Search the data for the string "LIST" and gather each line it is in.
━━━ Data ━━━
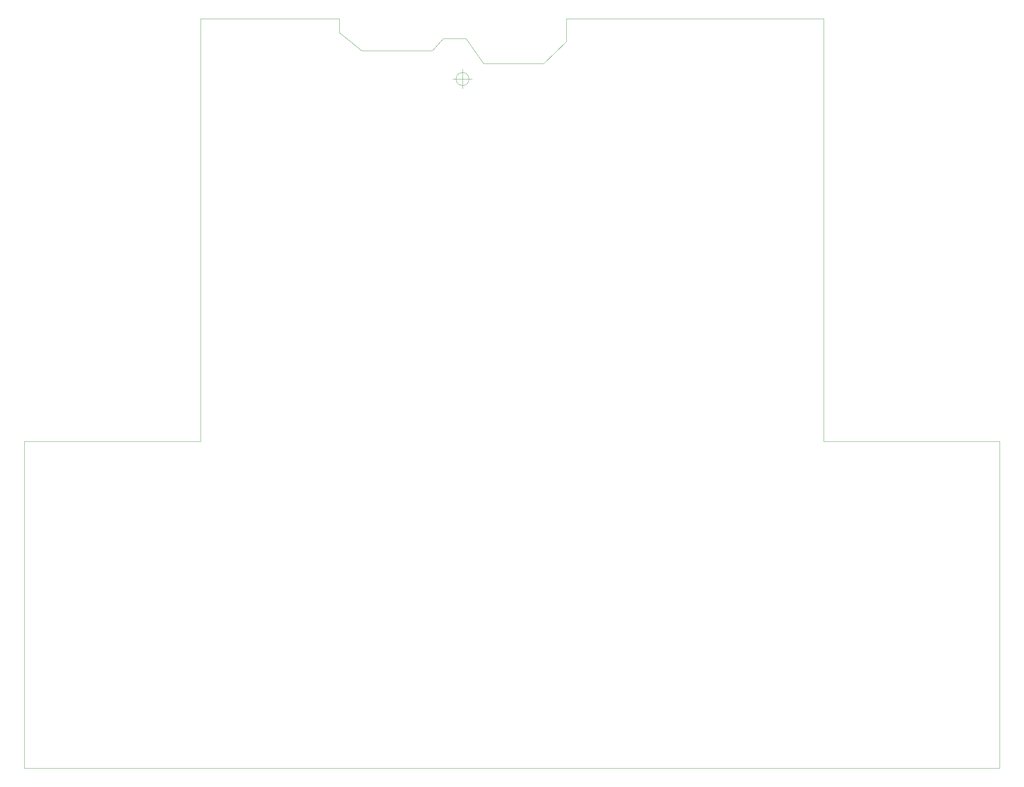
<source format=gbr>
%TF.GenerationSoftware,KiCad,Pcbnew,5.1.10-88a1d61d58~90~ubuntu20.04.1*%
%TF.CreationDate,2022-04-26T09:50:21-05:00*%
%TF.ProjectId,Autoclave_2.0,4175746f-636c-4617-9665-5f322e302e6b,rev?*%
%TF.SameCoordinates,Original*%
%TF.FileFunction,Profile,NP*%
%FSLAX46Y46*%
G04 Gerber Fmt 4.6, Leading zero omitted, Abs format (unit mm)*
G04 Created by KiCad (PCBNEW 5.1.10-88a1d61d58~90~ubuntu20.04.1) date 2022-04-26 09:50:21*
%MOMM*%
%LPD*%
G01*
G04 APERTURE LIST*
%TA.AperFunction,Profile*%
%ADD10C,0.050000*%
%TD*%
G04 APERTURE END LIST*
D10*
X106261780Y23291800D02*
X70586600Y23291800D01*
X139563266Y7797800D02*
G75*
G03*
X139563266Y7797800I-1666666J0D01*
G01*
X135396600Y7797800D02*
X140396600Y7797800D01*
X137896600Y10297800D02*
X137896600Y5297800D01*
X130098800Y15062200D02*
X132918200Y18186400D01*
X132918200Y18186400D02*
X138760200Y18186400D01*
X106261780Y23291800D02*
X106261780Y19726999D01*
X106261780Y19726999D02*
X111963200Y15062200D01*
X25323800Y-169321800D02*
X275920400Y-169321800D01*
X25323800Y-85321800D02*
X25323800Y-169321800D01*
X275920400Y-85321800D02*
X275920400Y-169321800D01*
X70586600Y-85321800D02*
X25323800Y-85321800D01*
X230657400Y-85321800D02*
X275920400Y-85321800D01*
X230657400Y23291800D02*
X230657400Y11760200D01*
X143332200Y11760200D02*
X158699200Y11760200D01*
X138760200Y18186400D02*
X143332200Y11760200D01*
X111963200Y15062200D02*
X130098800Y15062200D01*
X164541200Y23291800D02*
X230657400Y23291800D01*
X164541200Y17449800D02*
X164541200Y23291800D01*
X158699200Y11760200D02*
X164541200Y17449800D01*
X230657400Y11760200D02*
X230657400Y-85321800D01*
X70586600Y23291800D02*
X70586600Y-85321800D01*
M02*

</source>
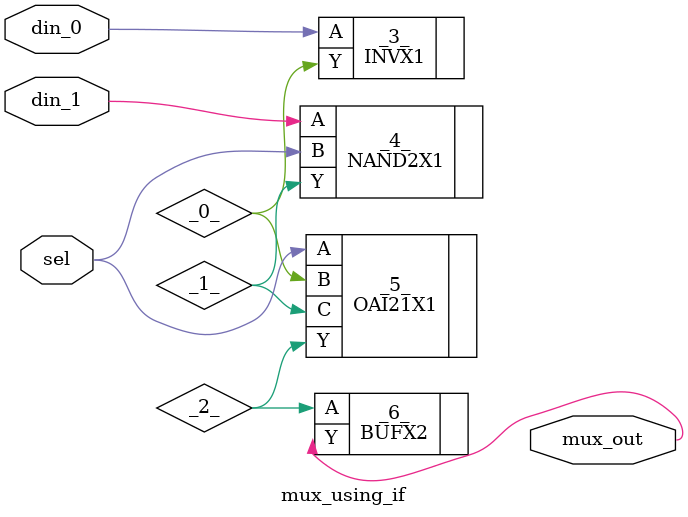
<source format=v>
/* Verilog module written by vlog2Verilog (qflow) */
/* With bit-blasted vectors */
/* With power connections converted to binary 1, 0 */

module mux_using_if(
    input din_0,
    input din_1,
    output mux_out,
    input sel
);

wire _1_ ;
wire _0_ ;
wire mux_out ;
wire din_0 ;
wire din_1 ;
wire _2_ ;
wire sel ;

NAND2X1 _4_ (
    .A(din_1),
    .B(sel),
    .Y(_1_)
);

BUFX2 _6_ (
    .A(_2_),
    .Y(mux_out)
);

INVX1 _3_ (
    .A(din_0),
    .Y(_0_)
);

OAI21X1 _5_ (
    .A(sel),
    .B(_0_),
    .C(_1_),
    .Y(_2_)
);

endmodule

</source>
━━━
▶ _Task response_:
G04 APERTURE LIST*
G04 APERTURE END LIST*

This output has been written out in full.